Mercredi 21 mai 2014
Bruxelles
Demain, Ben Bernanke fête le premier anniversaire de son allusion à la probabilité d’un allégement de l’assouplissement quantitatif (QE). Un an plus tard, les achats mensuels d’actifs réalisés dans ce contexte sont passés de 85 à 45 milliards d’USD , les taux des bons du Trésor à 10 ans ont gagné 50 points de base, l’indice S&P500 s’est hissé de 13% et les rendements des obligations d’entreprises ont baissé. Seule la dette émergente locale souffre encore d’un impact négatif notable. Ceci peut être interprété comme une invitation à marquer une pause et à se calmer quand tout le monde s’agite et réagit exagérément à l’arrivée d’un nouveau thème. La politique de communication de la Fed a beaucoup de mérite à cet égard: elle a d’abord fait accepter l’idée du tapering et l’a transformé en un non-événement. Ensuite, au lieu de fonder ses indications prévisionnelles sur les statistiques, elle est revenue à un mode de communication plus traditionnel au point que les investisseurs ne se préoccupent à présent plus du timing du premier tour de vis (du moins pour l’instant). Pour autant, l’appétit insatiable pour le rendement est l’explication la plus plausible.
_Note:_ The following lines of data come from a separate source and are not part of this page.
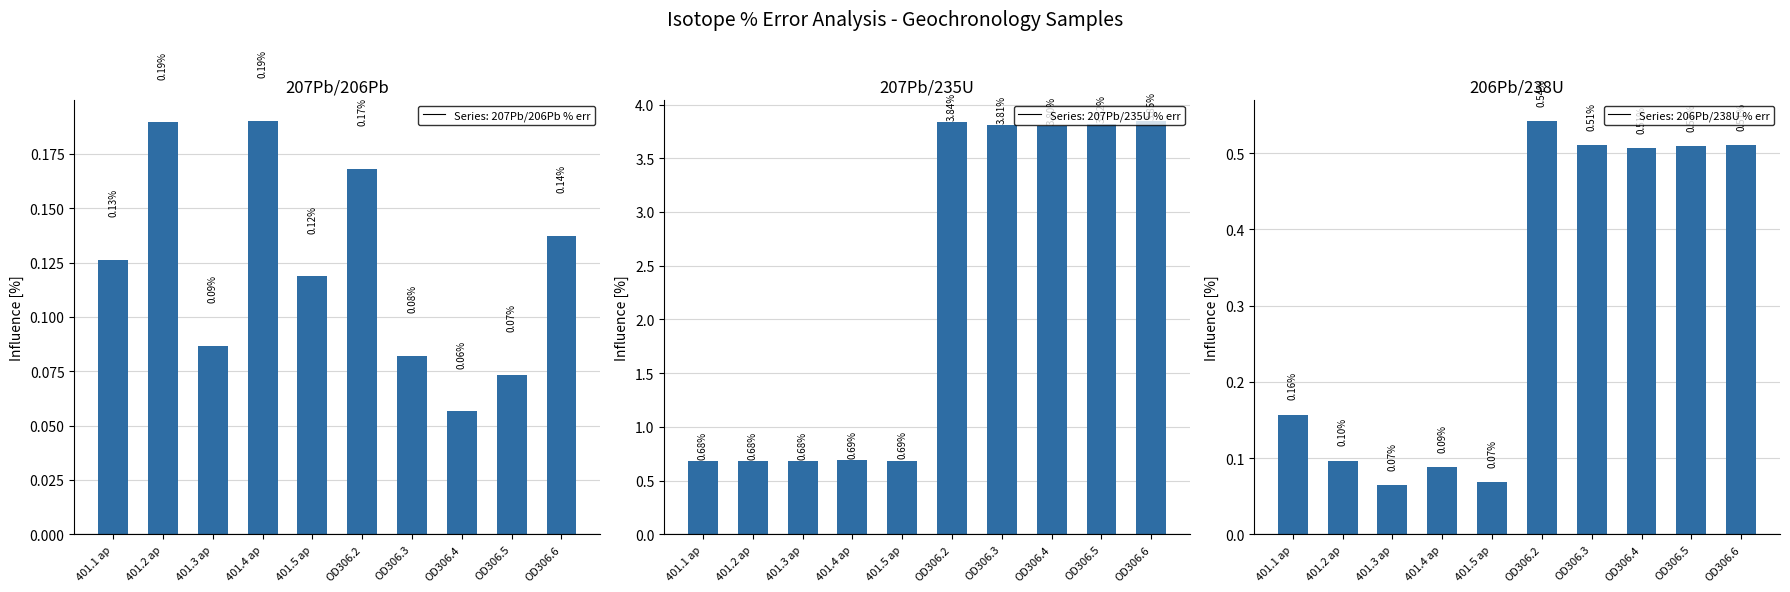

What is the label of the 4th bar from the right?

OD306.3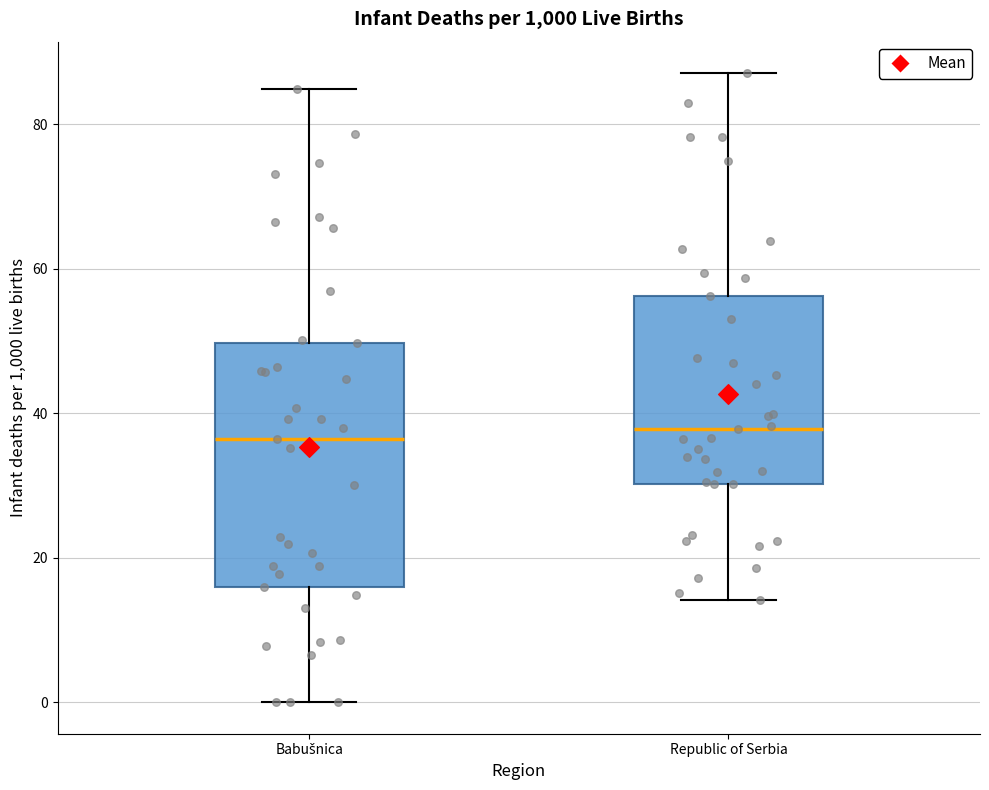

Reading left to right, read every box against the y-axis: the position of its median line, the range the box covers, and the ends of its whiskers. The values are not printed on the chart, so give them approximately, as read against the axis.

Babušnica: median 36, box 16 to 50, whiskers 0 to 84
Republic of Serbia: median 38, box 30 to 56, whiskers 14 to 88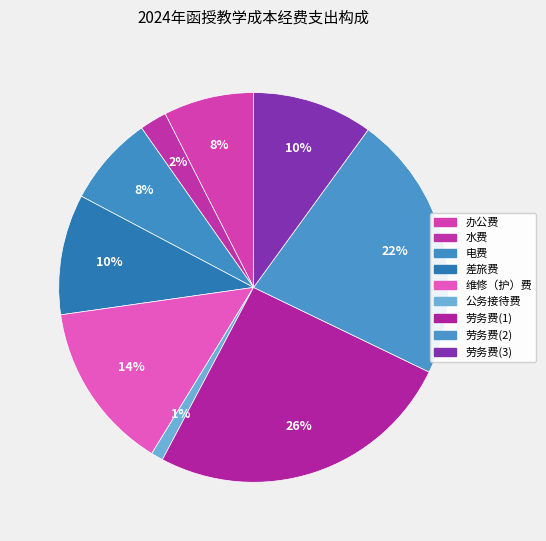

Approximately how many times larger is the value at 办公费 compared to 劳务费(3)?

0.8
Je m’envole pour Bologne dans la soirée pour prendre la parole à une conférence le lendemain à Rimini. J’ai déjà vécu des expériences intéressantes par le passé dans des taxis italiens, mais celle-ci est la meilleure. En entrant dans le véhicule, je remarque une housse d’appuie-tête sur le siège avant qui porte l’inscription Mille Miglia. Ça ne peut pas être une coïncidence: les pneus crissent dans les rond-points et le chauffeur fait sans cesse clignoter les phares en ville pour chasser les autres voitures du chemin. Je comprends pourquoi Fiat a installé des barres à l’arrière de ses véhicules: c’est pour permettre aux passagers de s’agripper! À l’arrivée à l’hôtel, je donne un pourboire au chauffeur (« Dieu merci nous sommes arrivés sains et saufs! »).
Jeudi 22 mai 2014
Rimini
Je participe à une grande conférence dédiée aux investisseurs et aux conseillers financiers. On y discute des raisons pour lesquelles l’euro résiste aussi bien face au dollar. Quand je dis que l’euro ne se dépréciera significativement que quand les États-Unis considéreront qu’un raffermissement du dollar est dans leur intérêt (en raison des risques inflationnistes à l’horizon), de nombreux chuchotements résonnent dans le public: celui-ci avait clairement espéré une dépréciation plus rapide de l’euro.
Vendredi 23 mai 2014
Rome
Présentations clients intitulées « Où sont les poissons? » (c.-à-d. où sont les opportunités intéressantes) sur les perspectives d’investissement. Un client apprécie la métaphore et me demande quand le pêcheur cessera-t-il de pêcher? Une question pertinente à laquelle il est difficile de répondre: il semble que la plupart des investisseurs ont du mal à réduire le risque lorsqu’ils ont engrangé des rendements élevés: une performance décevante provoque le désespoir, mais l’inverse attise la cupidité.